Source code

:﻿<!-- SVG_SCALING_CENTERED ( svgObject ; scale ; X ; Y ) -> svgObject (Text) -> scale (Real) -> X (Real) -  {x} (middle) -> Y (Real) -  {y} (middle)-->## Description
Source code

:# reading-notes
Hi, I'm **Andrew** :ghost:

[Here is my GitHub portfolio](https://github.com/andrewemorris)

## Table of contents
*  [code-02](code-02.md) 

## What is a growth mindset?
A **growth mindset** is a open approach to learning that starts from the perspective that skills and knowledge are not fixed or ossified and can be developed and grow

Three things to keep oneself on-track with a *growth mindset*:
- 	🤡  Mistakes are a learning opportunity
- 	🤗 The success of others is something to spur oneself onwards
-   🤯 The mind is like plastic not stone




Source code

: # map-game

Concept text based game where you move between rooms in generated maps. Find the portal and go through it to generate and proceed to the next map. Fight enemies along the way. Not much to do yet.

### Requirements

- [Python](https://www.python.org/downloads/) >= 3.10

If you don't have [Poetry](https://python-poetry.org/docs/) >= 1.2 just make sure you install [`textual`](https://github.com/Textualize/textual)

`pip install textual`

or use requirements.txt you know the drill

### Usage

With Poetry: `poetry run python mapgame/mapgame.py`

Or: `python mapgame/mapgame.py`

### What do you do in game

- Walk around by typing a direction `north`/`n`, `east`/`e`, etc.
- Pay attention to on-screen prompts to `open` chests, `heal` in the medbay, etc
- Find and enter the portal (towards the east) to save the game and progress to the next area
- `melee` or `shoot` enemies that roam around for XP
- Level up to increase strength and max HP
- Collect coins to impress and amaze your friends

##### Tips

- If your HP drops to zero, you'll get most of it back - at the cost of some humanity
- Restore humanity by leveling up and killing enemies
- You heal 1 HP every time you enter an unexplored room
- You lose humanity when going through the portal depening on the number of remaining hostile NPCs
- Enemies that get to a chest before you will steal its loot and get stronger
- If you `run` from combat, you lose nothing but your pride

**********

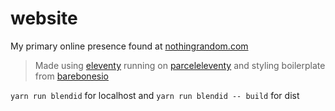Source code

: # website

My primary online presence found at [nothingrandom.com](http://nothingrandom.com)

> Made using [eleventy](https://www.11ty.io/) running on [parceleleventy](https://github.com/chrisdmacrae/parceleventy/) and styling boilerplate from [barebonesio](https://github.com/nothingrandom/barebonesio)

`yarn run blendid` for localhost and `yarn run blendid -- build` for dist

**********

WHAT THE EXERCISE ASKS:
Reproduce the lines above verbatim, starting at the one containing "## Table of contents" and ending at the one containing "A **growth mindset**", with both of those lines included.

SOLUTION TO THE EXERCISE:
## Table of contents
*  [code-02](code-02.md) 

## What is a growth mindset?
A **growth mindset** is a open approach to learning that starts from the perspective that skills and knowledge are not fixed or ossified and can be developed and grow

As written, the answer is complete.